Dataset entries
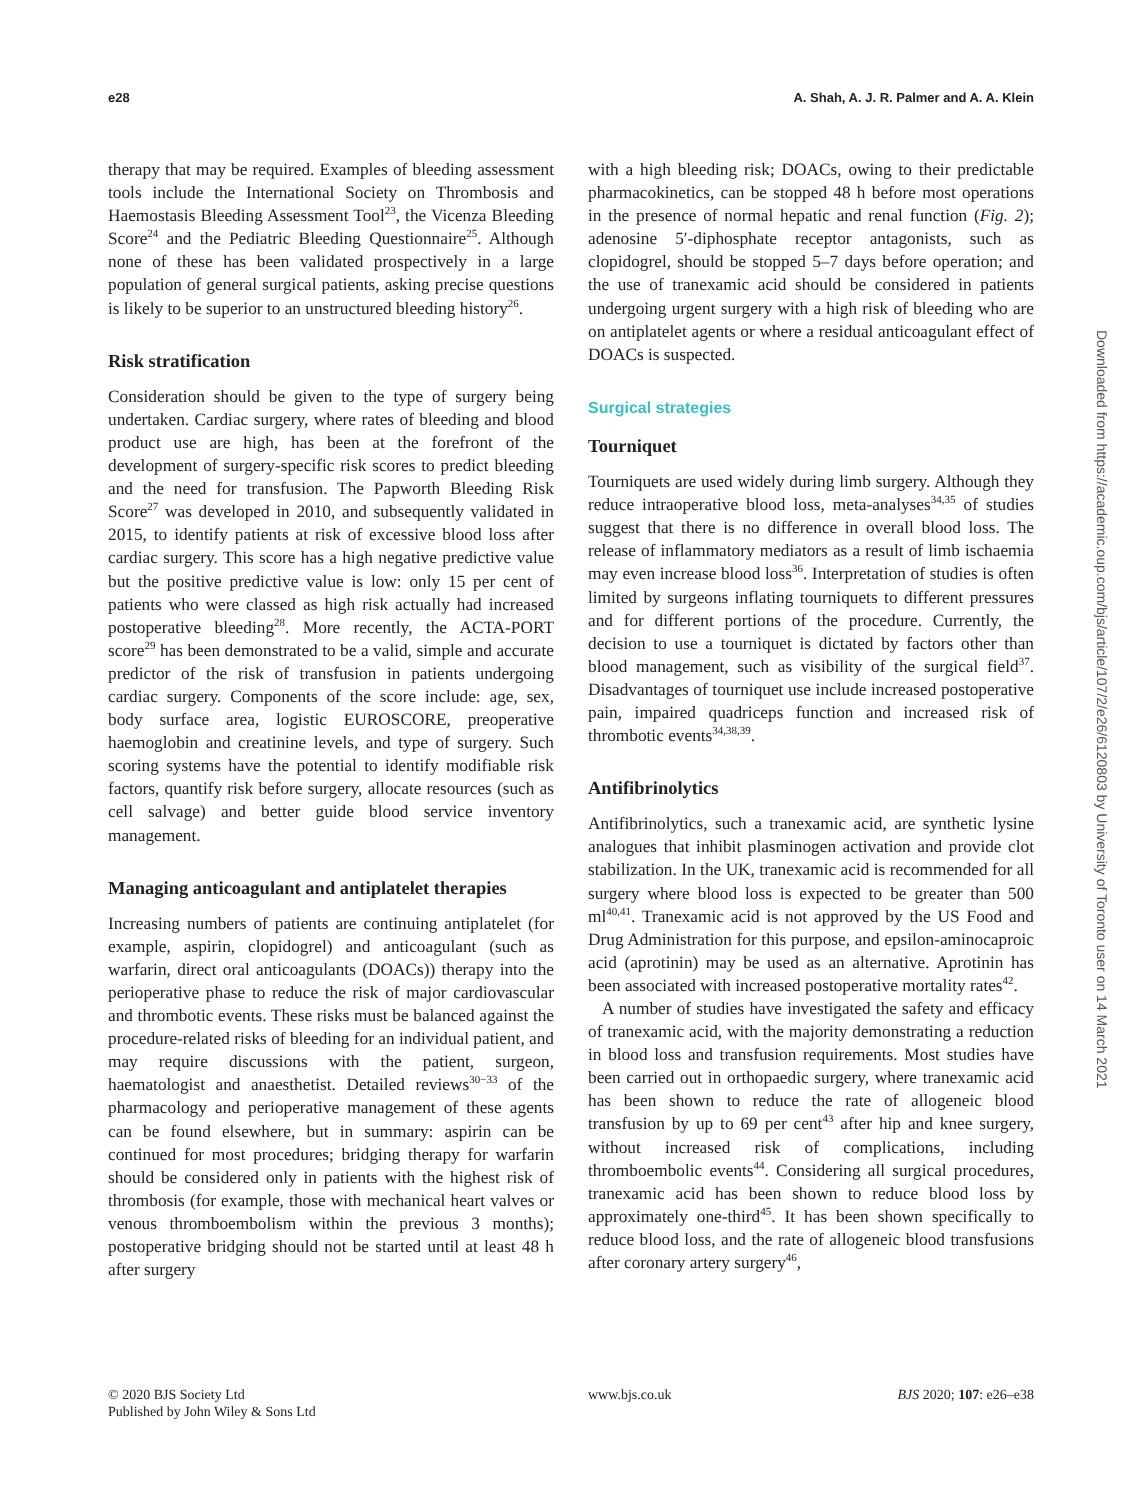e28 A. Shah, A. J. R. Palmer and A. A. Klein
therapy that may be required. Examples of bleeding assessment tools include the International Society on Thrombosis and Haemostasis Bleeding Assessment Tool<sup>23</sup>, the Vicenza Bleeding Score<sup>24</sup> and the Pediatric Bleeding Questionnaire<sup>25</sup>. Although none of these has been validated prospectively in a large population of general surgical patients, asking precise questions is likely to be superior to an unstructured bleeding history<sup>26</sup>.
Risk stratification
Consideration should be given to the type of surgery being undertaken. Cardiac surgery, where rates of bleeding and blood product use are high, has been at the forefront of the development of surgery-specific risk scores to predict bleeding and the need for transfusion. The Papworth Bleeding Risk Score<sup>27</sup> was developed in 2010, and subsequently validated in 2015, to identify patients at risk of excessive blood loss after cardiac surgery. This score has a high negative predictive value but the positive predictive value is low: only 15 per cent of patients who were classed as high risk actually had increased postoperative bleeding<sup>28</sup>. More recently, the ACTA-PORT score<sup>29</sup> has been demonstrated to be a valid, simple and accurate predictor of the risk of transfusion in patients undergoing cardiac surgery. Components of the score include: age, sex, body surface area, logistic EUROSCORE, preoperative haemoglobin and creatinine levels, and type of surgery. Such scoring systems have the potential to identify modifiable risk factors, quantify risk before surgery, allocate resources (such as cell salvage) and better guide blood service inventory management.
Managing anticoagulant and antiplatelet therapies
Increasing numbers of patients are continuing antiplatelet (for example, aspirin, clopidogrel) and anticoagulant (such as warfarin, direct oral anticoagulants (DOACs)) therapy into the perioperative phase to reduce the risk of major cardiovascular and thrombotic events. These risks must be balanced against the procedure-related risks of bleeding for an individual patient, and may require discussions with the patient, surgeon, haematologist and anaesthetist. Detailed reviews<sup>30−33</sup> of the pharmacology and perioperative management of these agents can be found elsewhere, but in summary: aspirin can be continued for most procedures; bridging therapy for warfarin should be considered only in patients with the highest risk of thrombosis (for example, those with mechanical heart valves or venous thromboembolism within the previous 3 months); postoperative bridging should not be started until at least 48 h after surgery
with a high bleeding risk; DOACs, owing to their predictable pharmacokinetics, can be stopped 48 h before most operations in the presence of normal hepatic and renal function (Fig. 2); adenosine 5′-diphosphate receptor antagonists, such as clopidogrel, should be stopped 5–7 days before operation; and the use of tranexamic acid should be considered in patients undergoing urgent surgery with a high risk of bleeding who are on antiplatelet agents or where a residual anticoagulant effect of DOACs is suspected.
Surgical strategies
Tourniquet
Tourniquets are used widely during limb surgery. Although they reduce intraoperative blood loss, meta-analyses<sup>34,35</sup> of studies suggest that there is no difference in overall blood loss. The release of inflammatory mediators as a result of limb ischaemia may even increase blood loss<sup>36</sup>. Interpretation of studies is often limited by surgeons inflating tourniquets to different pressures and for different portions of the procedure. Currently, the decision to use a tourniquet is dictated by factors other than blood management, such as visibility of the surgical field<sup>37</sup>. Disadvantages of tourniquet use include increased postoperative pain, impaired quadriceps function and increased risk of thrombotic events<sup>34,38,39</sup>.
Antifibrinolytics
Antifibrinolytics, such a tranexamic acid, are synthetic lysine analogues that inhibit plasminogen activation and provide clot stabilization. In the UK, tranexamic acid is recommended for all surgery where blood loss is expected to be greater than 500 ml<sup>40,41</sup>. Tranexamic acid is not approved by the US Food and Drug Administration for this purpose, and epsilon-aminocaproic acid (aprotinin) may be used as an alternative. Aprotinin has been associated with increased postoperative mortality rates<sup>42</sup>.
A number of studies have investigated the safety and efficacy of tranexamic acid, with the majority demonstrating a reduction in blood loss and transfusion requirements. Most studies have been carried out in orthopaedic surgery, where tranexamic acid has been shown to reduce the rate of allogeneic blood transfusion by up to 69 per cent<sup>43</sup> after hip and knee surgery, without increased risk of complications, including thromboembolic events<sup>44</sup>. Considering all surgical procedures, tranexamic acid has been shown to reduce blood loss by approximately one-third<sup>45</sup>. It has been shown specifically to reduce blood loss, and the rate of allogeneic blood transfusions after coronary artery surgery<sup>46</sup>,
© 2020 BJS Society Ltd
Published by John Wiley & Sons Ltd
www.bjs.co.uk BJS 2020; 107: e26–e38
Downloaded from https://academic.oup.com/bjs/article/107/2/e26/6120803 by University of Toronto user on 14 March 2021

* * *

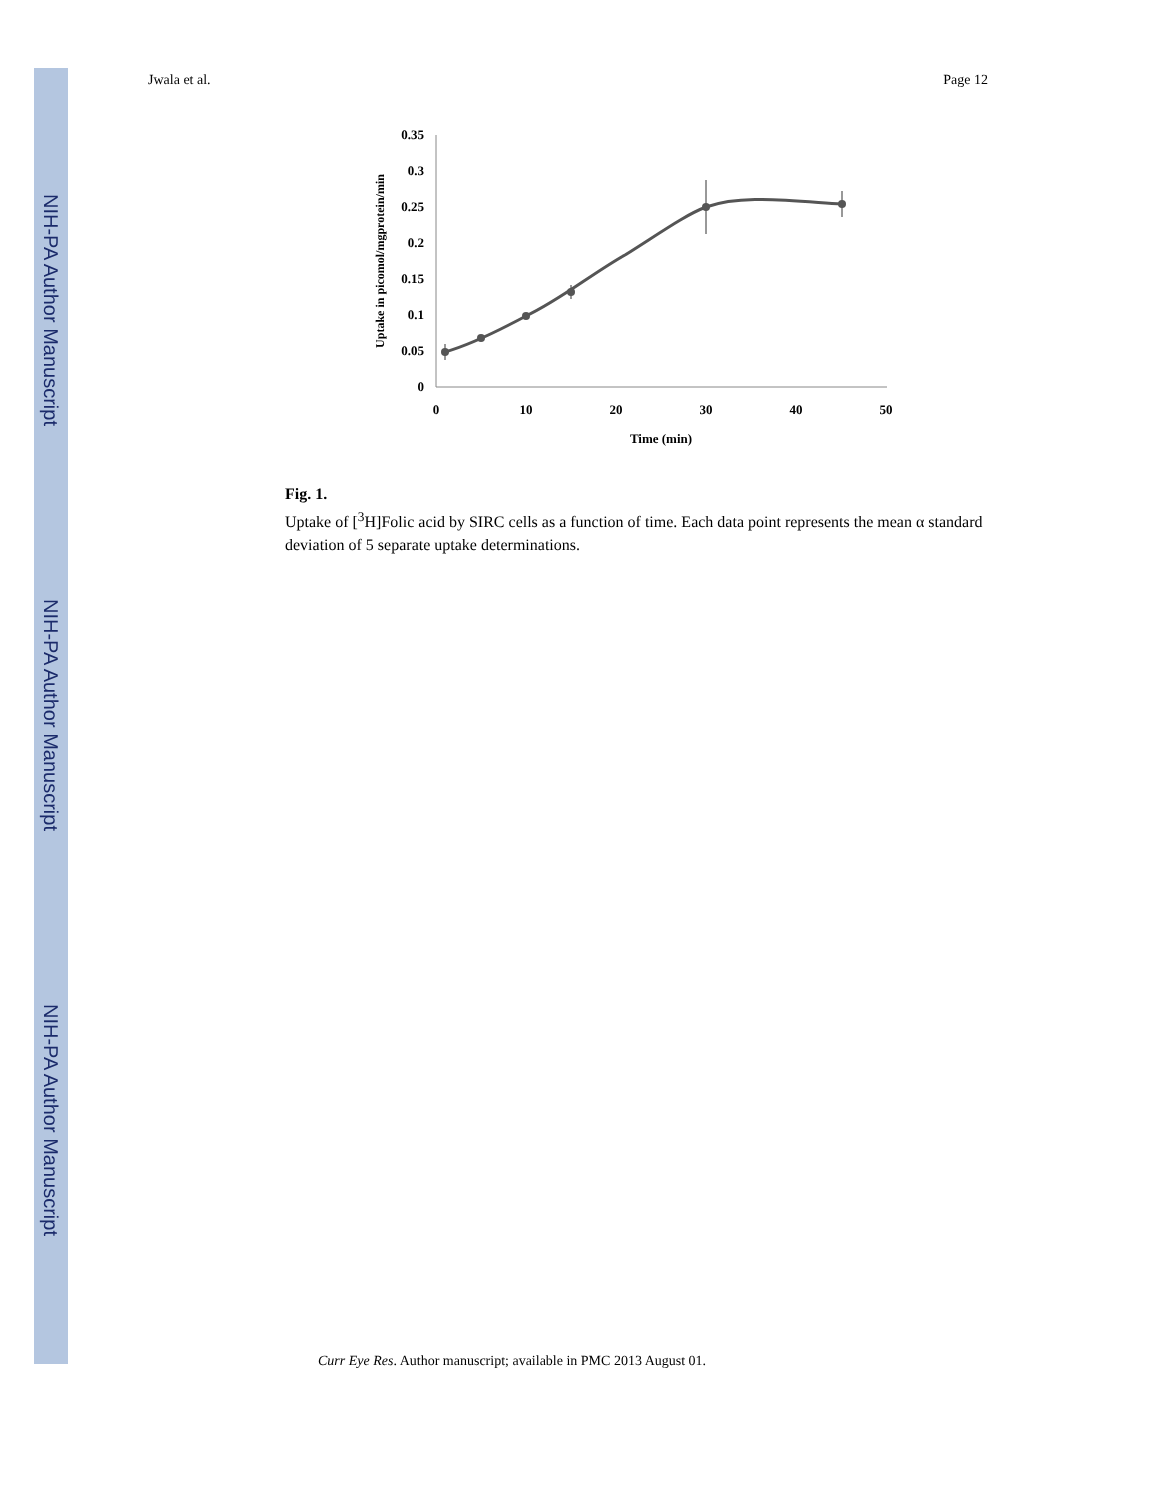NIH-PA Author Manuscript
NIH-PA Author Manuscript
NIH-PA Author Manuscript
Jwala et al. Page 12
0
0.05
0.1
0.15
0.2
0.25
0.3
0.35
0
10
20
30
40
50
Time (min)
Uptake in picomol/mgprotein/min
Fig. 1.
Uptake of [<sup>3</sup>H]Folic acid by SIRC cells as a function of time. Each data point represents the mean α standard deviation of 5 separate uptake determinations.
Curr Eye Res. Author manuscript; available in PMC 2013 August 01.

→ **INSTRUCTIONS TO FOLLOW**
Copy task for the entries above: every line with the string "Although".

→ **ANSWER TO THIS TASK**
therapy that may be required. Examples of bleeding assessment tools include the International Society on Thrombosis and Haemostasis Bleeding Assessment Tool<sup>23</sup>, the Vicenza Bleeding Score<sup>24</sup> and the Pediatric Bleeding Questionnaire<sup>25</sup>. Although none of these has been validated prospectively in a large population of general surgical patients, asking precise questions is likely to be superior to an unstructured bleeding history<sup>26</sup>.
Tourniquets are used widely during limb surgery. Although they reduce intraoperative blood loss, meta-analyses<sup>34,35</sup> of studies suggest that there is no difference in overall blood loss. The release of inflammatory mediators as a result of limb ischaemia may even increase blood loss<sup>36</sup>. Interpretation of studies is often limited by surgeons inflating tourniquets to different pressures and for different portions of the procedure. Currently, the decision to use a tourniquet is dictated by factors other than blood management, such as visibility of the surgical field<sup>37</sup>. Disadvantages of tourniquet use include increased postoperative pain, impaired quadriceps function and increased risk of thrombotic events<sup>34,38,39</sup>.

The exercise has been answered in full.